§ **YOUR ASSIGNMENT**
Copy out every line of the records below without altering a single character.

§ **Data items**
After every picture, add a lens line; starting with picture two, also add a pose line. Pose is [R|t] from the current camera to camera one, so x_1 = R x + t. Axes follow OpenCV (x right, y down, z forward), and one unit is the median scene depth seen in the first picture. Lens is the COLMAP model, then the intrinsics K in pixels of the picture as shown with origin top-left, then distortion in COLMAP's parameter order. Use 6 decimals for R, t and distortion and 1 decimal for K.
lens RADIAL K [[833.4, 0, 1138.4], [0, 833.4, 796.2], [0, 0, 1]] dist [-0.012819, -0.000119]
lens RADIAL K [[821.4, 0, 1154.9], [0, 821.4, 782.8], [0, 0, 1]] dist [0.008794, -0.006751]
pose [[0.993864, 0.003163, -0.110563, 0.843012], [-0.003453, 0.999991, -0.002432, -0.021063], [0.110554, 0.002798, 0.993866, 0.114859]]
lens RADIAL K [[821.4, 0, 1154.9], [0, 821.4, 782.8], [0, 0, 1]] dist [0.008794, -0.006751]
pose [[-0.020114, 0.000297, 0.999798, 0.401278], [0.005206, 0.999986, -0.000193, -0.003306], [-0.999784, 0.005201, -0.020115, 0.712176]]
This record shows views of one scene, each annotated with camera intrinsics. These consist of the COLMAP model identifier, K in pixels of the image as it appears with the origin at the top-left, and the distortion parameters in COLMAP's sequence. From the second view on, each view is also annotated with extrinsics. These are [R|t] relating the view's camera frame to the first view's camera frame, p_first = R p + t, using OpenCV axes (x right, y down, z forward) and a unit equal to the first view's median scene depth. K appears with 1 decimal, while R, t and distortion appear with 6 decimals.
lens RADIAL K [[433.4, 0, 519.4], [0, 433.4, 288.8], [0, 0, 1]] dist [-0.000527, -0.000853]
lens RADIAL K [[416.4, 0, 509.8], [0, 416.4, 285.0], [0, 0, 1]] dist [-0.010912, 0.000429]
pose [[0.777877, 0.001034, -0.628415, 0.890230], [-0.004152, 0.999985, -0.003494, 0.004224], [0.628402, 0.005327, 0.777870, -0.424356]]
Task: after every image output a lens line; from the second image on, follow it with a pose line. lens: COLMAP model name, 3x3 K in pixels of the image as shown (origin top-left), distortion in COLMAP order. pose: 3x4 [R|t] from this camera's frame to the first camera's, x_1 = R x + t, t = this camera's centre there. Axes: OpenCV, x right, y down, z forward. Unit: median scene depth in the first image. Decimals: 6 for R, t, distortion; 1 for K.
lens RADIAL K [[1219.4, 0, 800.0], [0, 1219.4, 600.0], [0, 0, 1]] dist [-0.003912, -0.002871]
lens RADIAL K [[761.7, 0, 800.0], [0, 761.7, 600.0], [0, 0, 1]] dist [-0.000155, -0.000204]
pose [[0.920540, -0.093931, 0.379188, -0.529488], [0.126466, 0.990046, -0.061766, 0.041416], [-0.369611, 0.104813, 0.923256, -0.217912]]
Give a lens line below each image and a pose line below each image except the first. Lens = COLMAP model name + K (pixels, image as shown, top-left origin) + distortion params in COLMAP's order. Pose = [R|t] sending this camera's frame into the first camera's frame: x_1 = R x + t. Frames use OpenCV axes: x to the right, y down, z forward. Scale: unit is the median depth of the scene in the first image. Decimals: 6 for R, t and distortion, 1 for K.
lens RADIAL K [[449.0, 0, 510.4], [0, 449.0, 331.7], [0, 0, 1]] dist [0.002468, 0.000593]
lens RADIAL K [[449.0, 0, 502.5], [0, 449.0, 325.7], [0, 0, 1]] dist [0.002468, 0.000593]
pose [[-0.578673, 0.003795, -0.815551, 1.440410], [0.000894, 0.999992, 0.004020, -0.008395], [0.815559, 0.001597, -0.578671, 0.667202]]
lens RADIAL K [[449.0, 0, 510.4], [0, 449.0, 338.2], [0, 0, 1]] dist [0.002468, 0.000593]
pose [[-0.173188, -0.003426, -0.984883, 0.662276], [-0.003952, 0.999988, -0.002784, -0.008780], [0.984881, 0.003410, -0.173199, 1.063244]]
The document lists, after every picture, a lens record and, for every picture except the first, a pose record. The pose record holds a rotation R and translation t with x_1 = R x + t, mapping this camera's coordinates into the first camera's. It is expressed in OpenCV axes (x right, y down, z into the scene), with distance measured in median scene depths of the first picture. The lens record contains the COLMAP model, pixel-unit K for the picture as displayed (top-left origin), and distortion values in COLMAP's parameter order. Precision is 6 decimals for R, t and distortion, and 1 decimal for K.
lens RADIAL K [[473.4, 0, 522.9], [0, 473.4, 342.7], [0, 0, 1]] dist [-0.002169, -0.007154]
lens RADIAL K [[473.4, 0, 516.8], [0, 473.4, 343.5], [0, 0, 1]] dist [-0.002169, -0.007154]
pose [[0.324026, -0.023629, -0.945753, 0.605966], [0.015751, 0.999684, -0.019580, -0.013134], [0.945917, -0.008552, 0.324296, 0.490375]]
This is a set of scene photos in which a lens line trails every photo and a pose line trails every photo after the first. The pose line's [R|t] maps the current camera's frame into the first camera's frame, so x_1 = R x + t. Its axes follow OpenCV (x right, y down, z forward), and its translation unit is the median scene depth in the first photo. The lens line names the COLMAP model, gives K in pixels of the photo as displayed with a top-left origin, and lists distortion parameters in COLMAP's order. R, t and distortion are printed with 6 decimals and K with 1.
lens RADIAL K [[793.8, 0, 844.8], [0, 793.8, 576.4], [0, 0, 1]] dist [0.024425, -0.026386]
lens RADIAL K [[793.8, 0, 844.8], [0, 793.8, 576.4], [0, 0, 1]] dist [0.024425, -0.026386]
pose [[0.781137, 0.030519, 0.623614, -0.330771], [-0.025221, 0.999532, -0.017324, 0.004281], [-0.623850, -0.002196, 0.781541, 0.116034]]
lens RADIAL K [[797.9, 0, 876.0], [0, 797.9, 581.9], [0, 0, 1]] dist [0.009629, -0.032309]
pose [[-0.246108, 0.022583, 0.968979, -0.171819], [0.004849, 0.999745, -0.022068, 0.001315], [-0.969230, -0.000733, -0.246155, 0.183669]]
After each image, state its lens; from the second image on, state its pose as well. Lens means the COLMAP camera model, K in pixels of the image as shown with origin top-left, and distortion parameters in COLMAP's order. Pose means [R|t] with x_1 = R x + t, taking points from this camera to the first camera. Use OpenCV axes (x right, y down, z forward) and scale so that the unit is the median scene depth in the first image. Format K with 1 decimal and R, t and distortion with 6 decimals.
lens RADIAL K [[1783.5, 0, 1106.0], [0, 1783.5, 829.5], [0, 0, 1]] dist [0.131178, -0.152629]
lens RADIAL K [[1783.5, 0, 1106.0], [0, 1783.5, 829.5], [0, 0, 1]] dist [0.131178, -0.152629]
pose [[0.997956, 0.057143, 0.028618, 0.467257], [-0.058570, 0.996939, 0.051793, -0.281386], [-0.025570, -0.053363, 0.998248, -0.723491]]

§ **ANSWER TO THIS EXERCISE**
After every picture, add a lens line; starting with picture two, also add a pose line. Pose is [R|t] from the current camera to camera one, so x_1 = R x + t. Axes follow OpenCV (x right, y down, z forward), and one unit is the median scene depth seen in the first picture. Lens is the COLMAP model, then the intrinsics K in pixels of the picture as shown with origin top-left, then distortion in COLMAP's parameter order. Use 6 decimals for R, t and distortion and 1 decimal for K.
lens RADIAL K [[833.4, 0, 1138.4], [0, 833.4, 796.2], [0, 0, 1]] dist [-0.012819, -0.000119]
lens RADIAL K [[821.4, 0, 1154.9], [0, 821.4, 782.8], [0, 0, 1]] dist [0.008794, -0.006751]
pose [[0.993864, 0.003163, -0.110563, 0.843012], [-0.003453, 0.999991, -0.002432, -0.021063], [0.110554, 0.002798, 0.993866, 0.114859]]
lens RADIAL K [[821.4, 0, 1154.9], [0, 821.4, 782.8], [0, 0, 1]] dist [0.008794, -0.006751]
pose [[-0.020114, 0.000297, 0.999798, 0.401278], [0.005206, 0.999986, -0.000193, -0.003306], [-0.999784, 0.005201, -0.020115, 0.712176]]
This record shows views of one scene, each annotated with camera intrinsics. These consist of the COLMAP model identifier, K in pixels of the image as it appears with the origin at the top-left, and the distortion parameters in COLMAP's sequence. From the second view on, each view is also annotated with extrinsics. These are [R|t] relating the view's camera frame to the first view's camera frame, p_first = R p + t, using OpenCV axes (x right, y down, z forward) and a unit equal to the first view's median scene depth. K appears with 1 decimal, while R, t and distortion appear with 6 decimals.
lens RADIAL K [[433.4, 0, 519.4], [0, 433.4, 288.8], [0, 0, 1]] dist [-0.000527, -0.000853]
lens RADIAL K [[416.4, 0, 509.8], [0, 416.4, 285.0], [0, 0, 1]] dist [-0.010912, 0.000429]
pose [[0.777877, 0.001034, -0.628415, 0.890230], [-0.004152, 0.999985, -0.003494, 0.004224], [0.628402, 0.005327, 0.777870, -0.424356]]
Task: after every image output a lens line; from the second image on, follow it with a pose line. lens: COLMAP model name, 3x3 K in pixels of the image as shown (origin top-left), distortion in COLMAP order. pose: 3x4 [R|t] from this camera's frame to the first camera's, x_1 = R x + t, t = this camera's centre there. Axes: OpenCV, x right, y down, z forward. Unit: median scene depth in the first image. Decimals: 6 for R, t, distortion; 1 for K.
lens RADIAL K [[1219.4, 0, 800.0], [0, 1219.4, 600.0], [0, 0, 1]] dist [-0.003912, -0.002871]
lens RADIAL K [[761.7, 0, 800.0], [0, 761.7, 600.0], [0, 0, 1]] dist [-0.000155, -0.000204]
pose [[0.920540, -0.093931, 0.379188, -0.529488], [0.126466, 0.990046, -0.061766, 0.041416], [-0.369611, 0.104813, 0.923256, -0.217912]]
Give a lens line below each image and a pose line below each image except the first. Lens = COLMAP model name + K (pixels, image as shown, top-left origin) + distortion params in COLMAP's order. Pose = [R|t] sending this camera's frame into the first camera's frame: x_1 = R x + t. Frames use OpenCV axes: x to the right, y down, z forward. Scale: unit is the median depth of the scene in the first image. Decimals: 6 for R, t and distortion, 1 for K.
lens RADIAL K [[449.0, 0, 510.4], [0, 449.0, 331.7], [0, 0, 1]] dist [0.002468, 0.000593]
lens RADIAL K [[449.0, 0, 502.5], [0, 449.0, 325.7], [0, 0, 1]] dist [0.002468, 0.000593]
pose [[-0.578673, 0.003795, -0.815551, 1.440410], [0.000894, 0.999992, 0.004020, -0.008395], [0.815559, 0.001597, -0.578671, 0.667202]]
lens RADIAL K [[449.0, 0, 510.4], [0, 449.0, 338.2], [0, 0, 1]] dist [0.002468, 0.000593]
pose [[-0.173188, -0.003426, -0.984883, 0.662276], [-0.003952, 0.999988, -0.002784, -0.008780], [0.984881, 0.003410, -0.173199, 1.063244]]
The document lists, after every picture, a lens record and, for every picture except the first, a pose record. The pose record holds a rotation R and translation t with x_1 = R x + t, mapping this camera's coordinates into the first camera's. It is expressed in OpenCV axes (x right, y down, z into the scene), with distance measured in median scene depths of the first picture. The lens record contains the COLMAP model, pixel-unit K for the picture as displayed (top-left origin), and distortion values in COLMAP's parameter order. Precision is 6 decimals for R, t and distortion, and 1 decimal for K.
lens RADIAL K [[473.4, 0, 522.9], [0, 473.4, 342.7], [0, 0, 1]] dist [-0.002169, -0.007154]
lens RADIAL K [[473.4, 0, 516.8], [0, 473.4, 343.5], [0, 0, 1]] dist [-0.002169, -0.007154]
pose [[0.324026, -0.023629, -0.945753, 0.605966], [0.015751, 0.999684, -0.019580, -0.013134], [0.945917, -0.008552, 0.324296, 0.490375]]
This is a set of scene photos in which a lens line trails every photo and a pose line trails every photo after the first. The pose line's [R|t] maps the current camera's frame into the first camera's frame, so x_1 = R x + t. Its axes follow OpenCV (x right, y down, z forward), and its translation unit is the median scene depth in the first photo. The lens line names the COLMAP model, gives K in pixels of the photo as displayed with a top-left origin, and lists distortion parameters in COLMAP's order. R, t and distortion are printed with 6 decimals and K with 1.
lens RADIAL K [[793.8, 0, 844.8], [0, 793.8, 576.4], [0, 0, 1]] dist [0.024425, -0.026386]
lens RADIAL K [[793.8, 0, 844.8], [0, 793.8, 576.4], [0, 0, 1]] dist [0.024425, -0.026386]
pose [[0.781137, 0.030519, 0.623614, -0.330771], [-0.025221, 0.999532, -0.017324, 0.004281], [-0.623850, -0.002196, 0.781541, 0.116034]]
lens RADIAL K [[797.9, 0, 876.0], [0, 797.9, 581.9], [0, 0, 1]] dist [0.009629, -0.032309]
pose [[-0.246108, 0.022583, 0.968979, -0.171819], [0.004849, 0.999745, -0.022068, 0.001315], [-0.969230, -0.000733, -0.246155, 0.183669]]
After each image, state its lens; from the second image on, state its pose as well. Lens means the COLMAP camera model, K in pixels of the image as shown with origin top-left, and distortion parameters in COLMAP's order. Pose means [R|t] with x_1 = R x + t, taking points from this camera to the first camera. Use OpenCV axes (x right, y down, z forward) and scale so that the unit is the median scene depth in the first image. Format K with 1 decimal and R, t and distortion with 6 decimals.
lens RADIAL K [[1783.5, 0, 1106.0], [0, 1783.5, 829.5], [0, 0, 1]] dist [0.131178, -0.152629]
lens RADIAL K [[1783.5, 0, 1106.0], [0, 1783.5, 829.5], [0, 0, 1]] dist [0.131178, -0.152629]
pose [[0.997956, 0.057143, 0.028618, 0.467257], [-0.058570, 0.996939, 0.051793, -0.281386], [-0.025570, -0.053363, 0.998248, -0.723491]]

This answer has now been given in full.